Top of Given information

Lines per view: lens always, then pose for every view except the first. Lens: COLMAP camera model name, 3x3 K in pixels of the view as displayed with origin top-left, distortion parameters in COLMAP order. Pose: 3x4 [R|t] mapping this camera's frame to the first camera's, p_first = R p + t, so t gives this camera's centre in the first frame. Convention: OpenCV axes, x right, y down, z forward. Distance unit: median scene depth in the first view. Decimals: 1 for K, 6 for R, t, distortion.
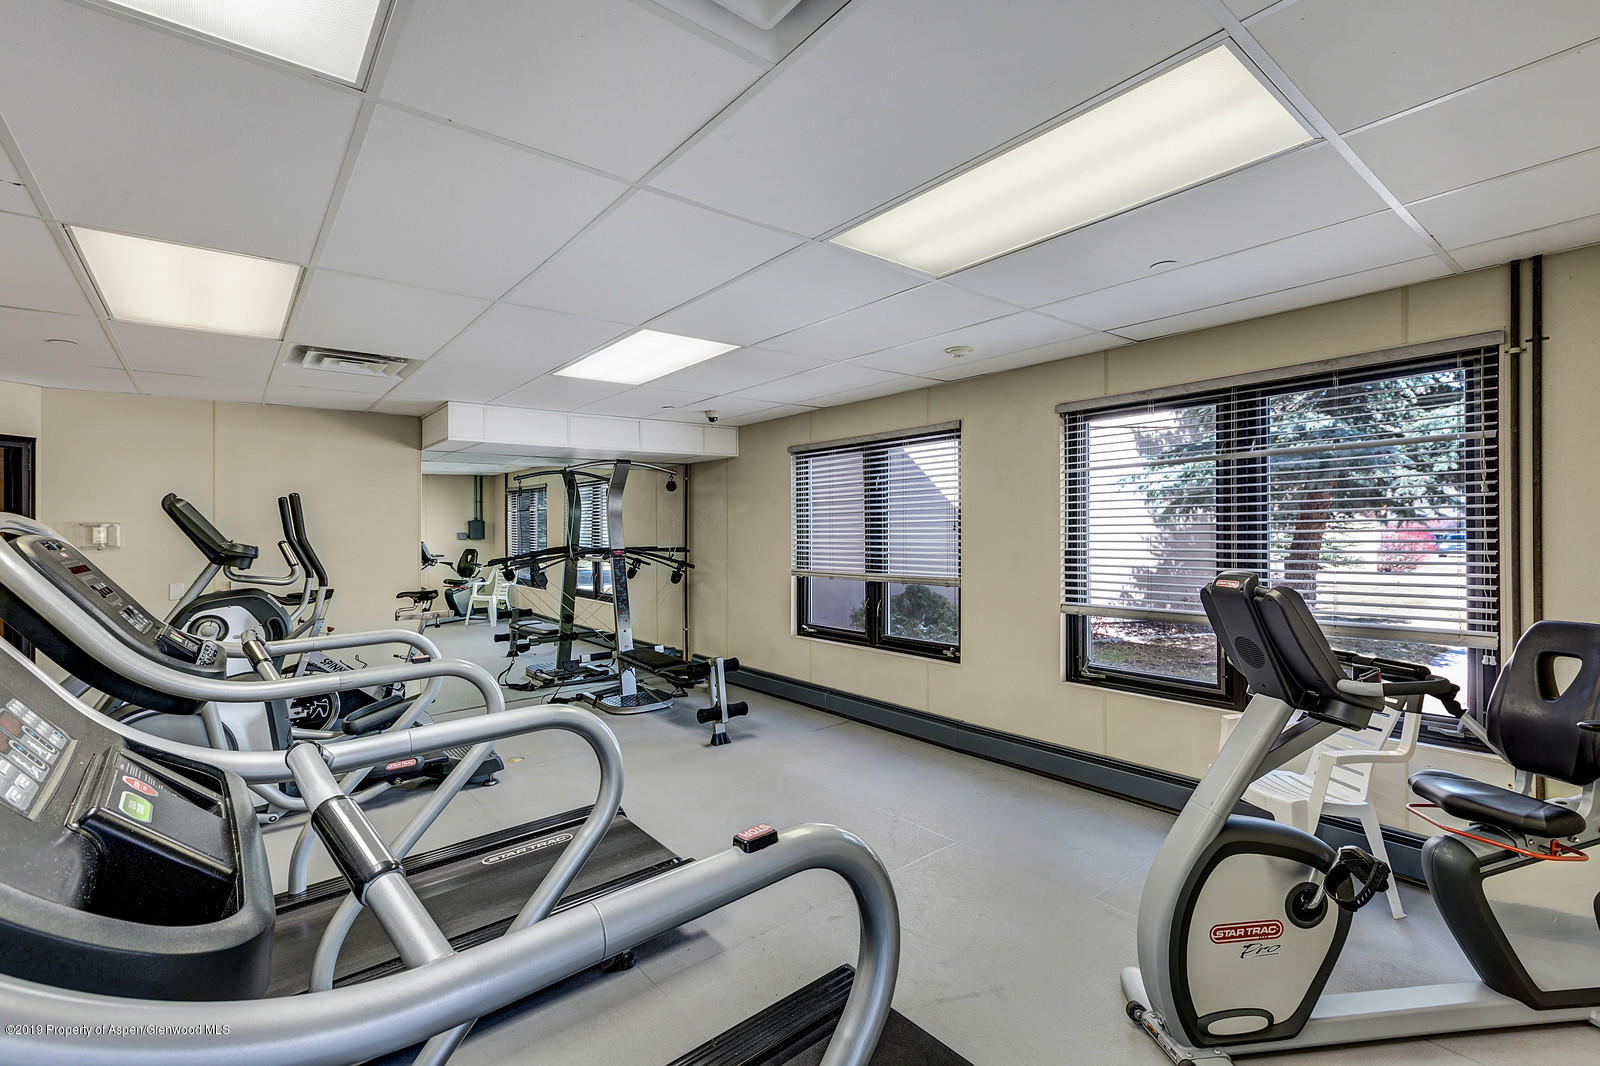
lens RADIAL K [[708.5, 0, 799.8], [0, 708.5, 532.9], [0, 0, 1]] dist [0.018767, -0.000330]
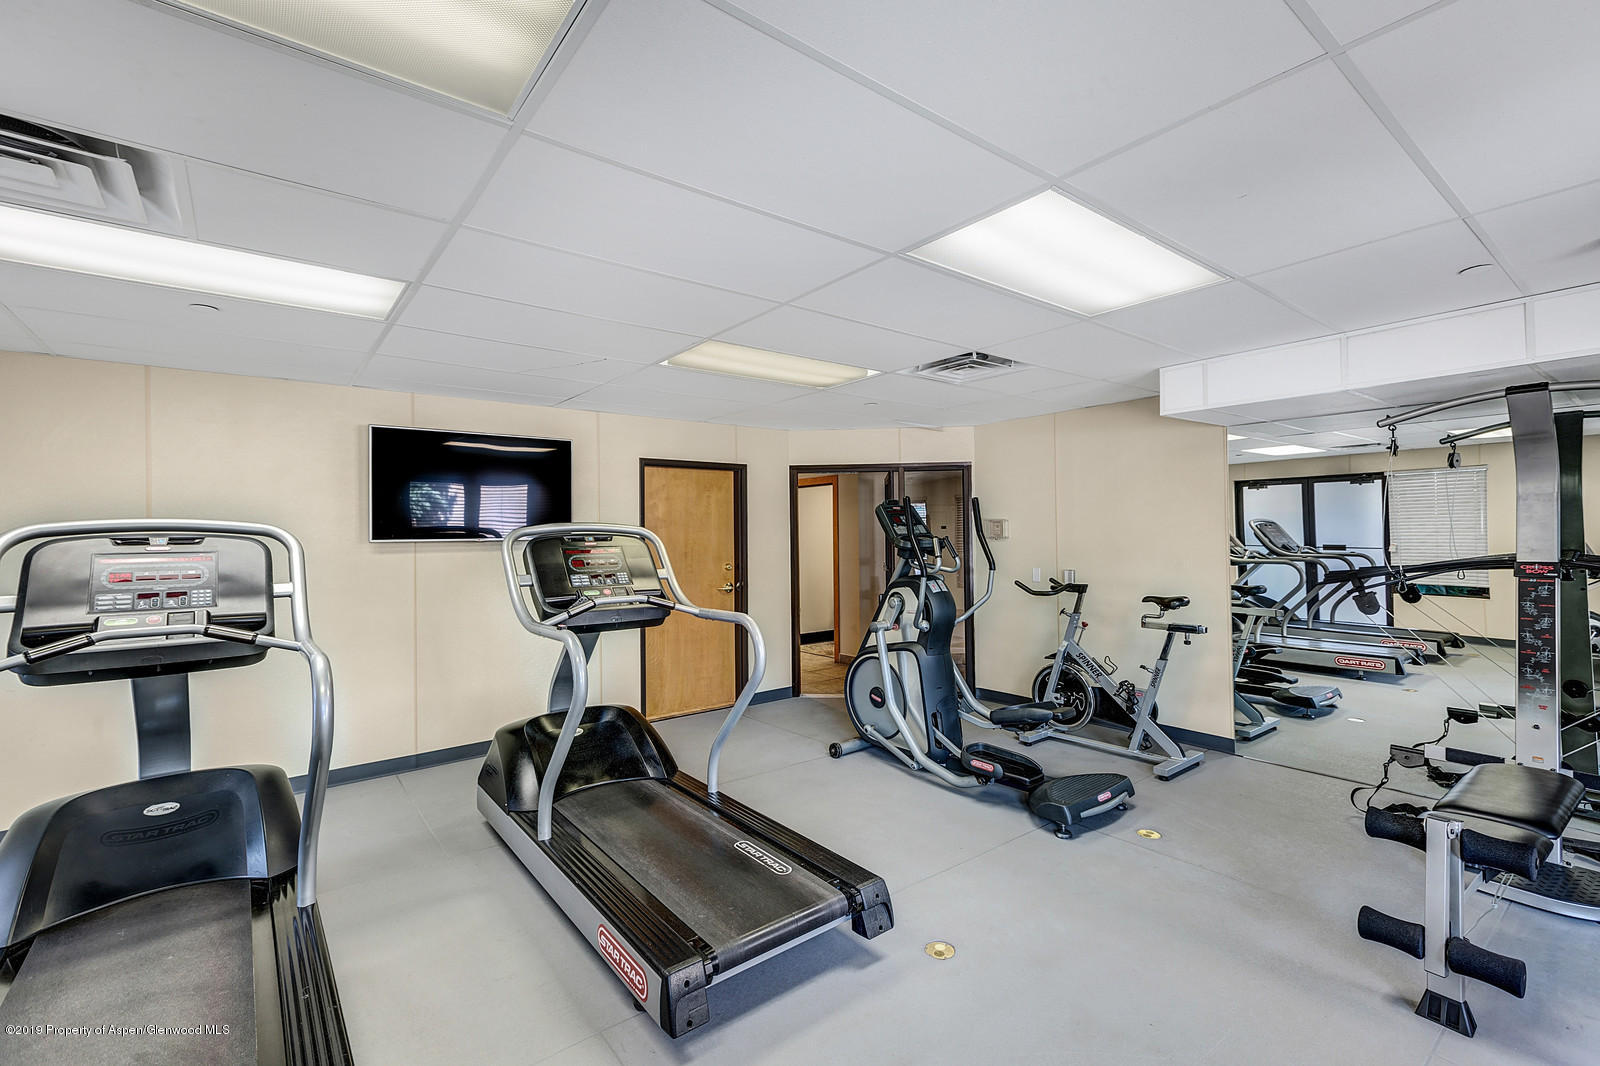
lens RADIAL K [[708.5, 0, 799.5], [0, 708.5, 526.4], [0, 0, 1]] dist [0.018767, -0.000330]
pose [[-0.027431, 0.009119, -0.999582, 0.332799], [0.003722, 0.999952, 0.009020, -0.012216], [0.999617, -0.003473, -0.027463, 0.605142]]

Bottom of Given information

• _What you have to do_: Render every line of the listing above as a numbered list with no blank lines, and leave the pictures out of your answer.

• _Response area_:
1. Lines per view: lens always, then pose for every view except the first. Lens: COLMAP camera model name, 3x3 K in pixels of the view as displayed with origin top-left, distortion parameters in COLMAP order. Pose: 3x4 [R|t] mapping this camera's frame to the first camera's, p_first = R p + t, so t gives this camera's centre in the first frame. Convention: OpenCV axes, x right, y down, z forward. Distance unit: median scene depth in the first view. Decimals: 1 for K, 6 for R, t, distortion.
2. lens RADIAL K [[708.5, 0, 799.8], [0, 708.5, 532.9], [0, 0, 1]] dist [0.018767, -0.000330]
3. lens RADIAL K [[708.5, 0, 799.5], [0, 708.5, 526.4], [0, 0, 1]] dist [0.018767, -0.000330]
4. pose [[-0.027431, 0.009119, -0.999582, 0.332799], [0.003722, 0.999952, 0.009020, -0.012216], [0.999617, -0.003473, -0.027463, 0.605142]]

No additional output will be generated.